[Page extract Boundary: Start]
The Dairy Industry Restructuring Amendment Bill will be given just three months consideration by select committee after it completed its first reading today.

The bill introduces a new regime for Fonterra’s milk price setting, proposed capital restructure, and share valuation.

Agriculture Minister David Carter said the freedom of farmers to enter or leave Fonterra was at the centre of earlier industry reforms

Fonterra remained the dominant player so the way in which its farm gate milk price was set essential to the sector remaining efficient and the bill before the House would make this more transparent and strengthen confidence in the price set.

Fonterra would be required to release information on how it worked out what it paid farmers and this would be monitored by the Commerce Commission.

The bill would also allow farmers to trade in some of their Fonterra shares, but only farmer owned shares would be able to vote, Carter said.

Damien O’Connor said Labour had a history supporting the dairy industry, but could not support the bill at the stage.

The legislation was premature and there was still too much debate within the industry about whether it would work.

``There are too many unknowns,’’ O’Connor said.
[Page extract Boundary: End]
Tasks to perform =
(a) Reproduce the passage of the dairy bill text starting at "Fonterra remained the" and ending at "unknowns,’’ O’Connor said.".
(b) According to the dairy bill text, which body would monitor the information Fonterra releases on how it works out what it pays farmers?
Rely only on the text about the dairy bill to complete these.
[Provided data Boundary: Start]
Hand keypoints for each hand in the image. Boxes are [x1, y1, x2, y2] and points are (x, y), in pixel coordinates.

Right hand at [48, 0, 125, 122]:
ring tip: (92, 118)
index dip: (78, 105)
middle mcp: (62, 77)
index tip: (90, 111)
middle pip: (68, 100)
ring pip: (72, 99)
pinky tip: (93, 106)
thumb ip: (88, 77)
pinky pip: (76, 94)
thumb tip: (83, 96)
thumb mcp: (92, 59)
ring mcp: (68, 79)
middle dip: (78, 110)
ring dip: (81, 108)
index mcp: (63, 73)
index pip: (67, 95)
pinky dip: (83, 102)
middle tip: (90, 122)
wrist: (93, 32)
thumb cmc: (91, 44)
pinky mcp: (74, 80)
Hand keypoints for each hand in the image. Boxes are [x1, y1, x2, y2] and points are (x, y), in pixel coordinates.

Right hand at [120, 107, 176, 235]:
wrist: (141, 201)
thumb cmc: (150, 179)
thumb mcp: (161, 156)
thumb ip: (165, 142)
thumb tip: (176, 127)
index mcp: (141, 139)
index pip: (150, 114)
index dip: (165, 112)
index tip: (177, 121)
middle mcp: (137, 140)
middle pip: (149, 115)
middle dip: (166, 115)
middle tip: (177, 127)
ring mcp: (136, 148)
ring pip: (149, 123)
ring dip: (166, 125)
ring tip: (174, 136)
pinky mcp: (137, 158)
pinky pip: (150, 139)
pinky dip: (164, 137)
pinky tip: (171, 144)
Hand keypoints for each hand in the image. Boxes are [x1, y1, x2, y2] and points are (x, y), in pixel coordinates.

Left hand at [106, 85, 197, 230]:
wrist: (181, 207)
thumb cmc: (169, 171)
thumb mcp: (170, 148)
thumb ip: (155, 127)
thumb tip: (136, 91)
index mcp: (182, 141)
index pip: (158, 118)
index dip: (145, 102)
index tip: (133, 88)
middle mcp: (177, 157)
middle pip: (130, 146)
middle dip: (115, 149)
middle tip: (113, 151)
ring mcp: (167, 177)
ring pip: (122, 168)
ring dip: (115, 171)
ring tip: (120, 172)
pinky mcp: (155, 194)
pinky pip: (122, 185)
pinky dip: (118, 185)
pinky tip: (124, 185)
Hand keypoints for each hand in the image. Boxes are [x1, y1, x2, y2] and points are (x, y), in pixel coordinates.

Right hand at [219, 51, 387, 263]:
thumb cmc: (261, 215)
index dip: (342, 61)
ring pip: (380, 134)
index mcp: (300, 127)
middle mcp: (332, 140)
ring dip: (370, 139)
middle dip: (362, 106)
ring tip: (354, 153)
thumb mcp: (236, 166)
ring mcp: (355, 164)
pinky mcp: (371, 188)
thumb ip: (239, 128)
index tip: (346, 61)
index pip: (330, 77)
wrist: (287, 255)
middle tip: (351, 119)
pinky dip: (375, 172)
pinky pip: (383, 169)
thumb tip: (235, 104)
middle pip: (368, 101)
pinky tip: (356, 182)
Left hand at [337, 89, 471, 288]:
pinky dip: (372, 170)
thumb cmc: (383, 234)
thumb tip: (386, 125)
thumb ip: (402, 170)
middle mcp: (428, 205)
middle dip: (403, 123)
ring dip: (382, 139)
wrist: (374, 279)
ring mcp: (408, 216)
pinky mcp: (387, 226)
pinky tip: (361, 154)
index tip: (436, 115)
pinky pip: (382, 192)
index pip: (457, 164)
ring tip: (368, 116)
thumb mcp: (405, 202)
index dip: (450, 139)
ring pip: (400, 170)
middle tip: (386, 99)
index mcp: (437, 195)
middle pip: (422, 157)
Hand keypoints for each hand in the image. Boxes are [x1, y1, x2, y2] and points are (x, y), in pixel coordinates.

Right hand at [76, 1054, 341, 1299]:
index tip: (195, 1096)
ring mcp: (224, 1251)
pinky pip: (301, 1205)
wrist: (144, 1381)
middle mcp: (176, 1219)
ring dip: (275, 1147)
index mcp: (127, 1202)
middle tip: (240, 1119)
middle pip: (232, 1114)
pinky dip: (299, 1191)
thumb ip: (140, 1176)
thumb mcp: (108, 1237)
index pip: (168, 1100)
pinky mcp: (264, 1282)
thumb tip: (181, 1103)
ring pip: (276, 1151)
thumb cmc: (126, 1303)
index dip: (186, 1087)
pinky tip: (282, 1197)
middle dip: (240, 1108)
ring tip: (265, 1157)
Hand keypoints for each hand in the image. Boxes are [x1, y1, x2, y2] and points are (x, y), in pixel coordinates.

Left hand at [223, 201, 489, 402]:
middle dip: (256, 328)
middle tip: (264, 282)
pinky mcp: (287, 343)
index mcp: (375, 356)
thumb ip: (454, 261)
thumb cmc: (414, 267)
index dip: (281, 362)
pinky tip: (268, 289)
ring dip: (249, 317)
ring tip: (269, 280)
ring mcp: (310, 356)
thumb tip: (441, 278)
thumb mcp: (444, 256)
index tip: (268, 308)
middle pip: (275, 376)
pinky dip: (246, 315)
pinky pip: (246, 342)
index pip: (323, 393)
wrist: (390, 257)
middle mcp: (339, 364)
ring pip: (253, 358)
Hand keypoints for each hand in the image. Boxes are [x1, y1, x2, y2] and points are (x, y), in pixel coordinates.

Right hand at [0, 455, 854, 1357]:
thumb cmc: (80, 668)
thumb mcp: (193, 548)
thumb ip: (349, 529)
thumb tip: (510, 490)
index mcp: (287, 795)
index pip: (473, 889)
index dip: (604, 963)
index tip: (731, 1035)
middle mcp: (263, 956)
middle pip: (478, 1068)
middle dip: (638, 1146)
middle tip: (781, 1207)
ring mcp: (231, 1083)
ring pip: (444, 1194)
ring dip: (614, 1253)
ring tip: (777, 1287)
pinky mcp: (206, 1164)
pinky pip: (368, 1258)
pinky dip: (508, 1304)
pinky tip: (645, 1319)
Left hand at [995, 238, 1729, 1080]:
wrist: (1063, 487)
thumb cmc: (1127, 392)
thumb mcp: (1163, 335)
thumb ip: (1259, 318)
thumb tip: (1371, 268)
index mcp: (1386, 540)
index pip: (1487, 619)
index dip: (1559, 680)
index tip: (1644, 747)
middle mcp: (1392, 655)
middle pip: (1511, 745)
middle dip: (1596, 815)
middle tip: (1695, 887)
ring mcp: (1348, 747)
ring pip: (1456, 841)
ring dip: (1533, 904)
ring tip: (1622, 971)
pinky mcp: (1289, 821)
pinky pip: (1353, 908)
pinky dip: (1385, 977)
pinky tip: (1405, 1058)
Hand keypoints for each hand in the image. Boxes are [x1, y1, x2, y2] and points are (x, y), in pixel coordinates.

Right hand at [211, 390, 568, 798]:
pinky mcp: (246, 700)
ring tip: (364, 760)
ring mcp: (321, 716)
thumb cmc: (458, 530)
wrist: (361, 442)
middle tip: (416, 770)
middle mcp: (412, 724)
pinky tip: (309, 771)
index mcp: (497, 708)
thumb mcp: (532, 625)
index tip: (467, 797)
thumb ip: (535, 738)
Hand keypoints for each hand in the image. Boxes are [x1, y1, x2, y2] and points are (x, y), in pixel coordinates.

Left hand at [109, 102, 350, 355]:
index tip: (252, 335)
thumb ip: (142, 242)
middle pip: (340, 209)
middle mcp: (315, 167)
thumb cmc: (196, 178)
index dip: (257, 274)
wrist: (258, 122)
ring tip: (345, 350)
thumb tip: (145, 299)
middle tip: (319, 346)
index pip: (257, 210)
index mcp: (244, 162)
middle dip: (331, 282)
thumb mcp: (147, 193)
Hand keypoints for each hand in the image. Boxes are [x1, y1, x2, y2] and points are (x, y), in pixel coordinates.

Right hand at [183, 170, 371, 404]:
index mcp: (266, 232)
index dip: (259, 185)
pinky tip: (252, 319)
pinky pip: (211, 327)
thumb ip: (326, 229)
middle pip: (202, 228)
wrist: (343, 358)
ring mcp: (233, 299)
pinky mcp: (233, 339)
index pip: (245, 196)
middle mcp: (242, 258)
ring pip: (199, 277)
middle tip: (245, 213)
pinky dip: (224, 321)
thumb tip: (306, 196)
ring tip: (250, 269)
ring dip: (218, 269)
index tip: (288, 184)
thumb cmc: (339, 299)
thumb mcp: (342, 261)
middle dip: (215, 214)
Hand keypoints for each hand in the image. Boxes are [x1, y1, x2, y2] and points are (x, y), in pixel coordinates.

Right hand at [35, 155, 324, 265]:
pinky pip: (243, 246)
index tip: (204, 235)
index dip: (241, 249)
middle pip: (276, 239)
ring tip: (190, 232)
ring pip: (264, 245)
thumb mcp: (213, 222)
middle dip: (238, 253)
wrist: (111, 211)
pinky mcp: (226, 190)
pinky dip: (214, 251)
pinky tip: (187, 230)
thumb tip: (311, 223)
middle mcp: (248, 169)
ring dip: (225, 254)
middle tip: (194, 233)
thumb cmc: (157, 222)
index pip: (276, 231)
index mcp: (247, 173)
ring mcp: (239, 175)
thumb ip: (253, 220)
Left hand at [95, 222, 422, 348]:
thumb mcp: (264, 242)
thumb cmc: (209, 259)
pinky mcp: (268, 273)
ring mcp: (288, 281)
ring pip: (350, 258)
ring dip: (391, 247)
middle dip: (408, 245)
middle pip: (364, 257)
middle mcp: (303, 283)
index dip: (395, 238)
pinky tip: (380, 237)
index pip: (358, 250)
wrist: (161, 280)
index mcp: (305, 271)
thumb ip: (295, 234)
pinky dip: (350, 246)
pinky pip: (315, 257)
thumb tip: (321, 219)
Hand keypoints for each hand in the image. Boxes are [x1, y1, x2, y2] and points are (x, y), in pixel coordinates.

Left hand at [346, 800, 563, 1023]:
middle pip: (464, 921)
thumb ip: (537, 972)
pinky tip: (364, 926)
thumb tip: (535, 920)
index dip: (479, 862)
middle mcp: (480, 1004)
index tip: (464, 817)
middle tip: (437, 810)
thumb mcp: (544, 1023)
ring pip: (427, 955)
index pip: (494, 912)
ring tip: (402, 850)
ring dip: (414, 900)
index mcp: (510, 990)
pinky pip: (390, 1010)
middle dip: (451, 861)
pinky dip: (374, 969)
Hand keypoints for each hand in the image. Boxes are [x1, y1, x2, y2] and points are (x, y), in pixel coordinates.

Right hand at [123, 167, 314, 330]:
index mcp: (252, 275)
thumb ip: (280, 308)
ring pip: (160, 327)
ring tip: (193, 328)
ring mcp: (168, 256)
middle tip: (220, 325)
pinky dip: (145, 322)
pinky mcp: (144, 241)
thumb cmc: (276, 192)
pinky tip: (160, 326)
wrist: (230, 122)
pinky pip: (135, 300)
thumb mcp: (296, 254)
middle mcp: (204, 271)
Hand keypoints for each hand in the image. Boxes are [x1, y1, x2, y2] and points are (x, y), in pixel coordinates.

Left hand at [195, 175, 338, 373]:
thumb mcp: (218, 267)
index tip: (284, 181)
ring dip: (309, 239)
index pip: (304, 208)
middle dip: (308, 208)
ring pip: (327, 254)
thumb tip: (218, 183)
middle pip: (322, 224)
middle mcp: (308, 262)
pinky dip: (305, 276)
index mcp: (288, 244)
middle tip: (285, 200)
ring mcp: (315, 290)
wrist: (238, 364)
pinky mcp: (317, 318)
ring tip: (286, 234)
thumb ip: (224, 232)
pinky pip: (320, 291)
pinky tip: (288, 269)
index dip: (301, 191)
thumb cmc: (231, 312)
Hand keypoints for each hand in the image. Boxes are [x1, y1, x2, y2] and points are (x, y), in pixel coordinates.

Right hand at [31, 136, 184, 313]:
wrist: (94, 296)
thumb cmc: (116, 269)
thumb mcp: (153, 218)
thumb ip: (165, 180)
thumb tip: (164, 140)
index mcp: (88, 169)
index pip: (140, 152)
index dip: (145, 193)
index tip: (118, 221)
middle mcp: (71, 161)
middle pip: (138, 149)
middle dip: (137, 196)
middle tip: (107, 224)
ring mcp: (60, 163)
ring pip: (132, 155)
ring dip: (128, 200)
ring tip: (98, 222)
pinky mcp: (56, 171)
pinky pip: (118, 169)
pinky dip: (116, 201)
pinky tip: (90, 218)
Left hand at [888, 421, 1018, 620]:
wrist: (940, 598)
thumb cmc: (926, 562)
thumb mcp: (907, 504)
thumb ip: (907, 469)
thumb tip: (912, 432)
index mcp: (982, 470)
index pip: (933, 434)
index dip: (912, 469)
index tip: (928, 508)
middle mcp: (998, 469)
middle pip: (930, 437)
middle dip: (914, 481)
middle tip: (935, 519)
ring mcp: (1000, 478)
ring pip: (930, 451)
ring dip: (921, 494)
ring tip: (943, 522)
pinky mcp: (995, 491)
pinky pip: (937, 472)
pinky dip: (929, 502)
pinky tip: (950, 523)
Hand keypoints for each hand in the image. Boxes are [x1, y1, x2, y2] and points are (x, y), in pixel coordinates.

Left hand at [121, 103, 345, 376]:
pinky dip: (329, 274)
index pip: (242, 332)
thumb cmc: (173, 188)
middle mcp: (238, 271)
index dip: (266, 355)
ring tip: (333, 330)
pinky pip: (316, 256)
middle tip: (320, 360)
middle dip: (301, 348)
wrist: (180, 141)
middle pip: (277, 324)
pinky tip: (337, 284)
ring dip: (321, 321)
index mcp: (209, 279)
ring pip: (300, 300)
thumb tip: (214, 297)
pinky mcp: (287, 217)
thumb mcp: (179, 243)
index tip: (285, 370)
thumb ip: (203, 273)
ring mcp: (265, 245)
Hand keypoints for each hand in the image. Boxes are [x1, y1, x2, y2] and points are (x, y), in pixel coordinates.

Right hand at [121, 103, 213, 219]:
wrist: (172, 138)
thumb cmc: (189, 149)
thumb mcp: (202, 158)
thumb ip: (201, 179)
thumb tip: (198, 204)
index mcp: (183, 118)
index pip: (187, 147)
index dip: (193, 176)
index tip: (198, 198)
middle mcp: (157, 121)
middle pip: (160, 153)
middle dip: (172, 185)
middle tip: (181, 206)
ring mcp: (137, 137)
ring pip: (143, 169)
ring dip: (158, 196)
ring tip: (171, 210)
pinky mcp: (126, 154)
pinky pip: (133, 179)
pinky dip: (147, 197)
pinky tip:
[Provided data Boundary: End]
Answers provided =
(a)
Fonterra remained the dominant player so the way in which its farm gate milk price was set essential to the sector remaining efficient and the bill before the House would make this more transparent and strengthen confidence in the price set.

Fonterra would be required to release information on how it worked out what it paid farmers and this would be monitored by the Commerce Commission.

The bill would also allow farmers to trade in some of their Fonterra shares, but only farmer owned shares would be able to vote, Carter said.

Damien O’Connor said Labour had a history supporting the dairy industry, but could not support the bill at the stage.

The legislation was premature and there was still too much debate within the industry about whether it would work.

``There are too many unknowns,’’ O’Connor said.

(b) The Commerce Commission.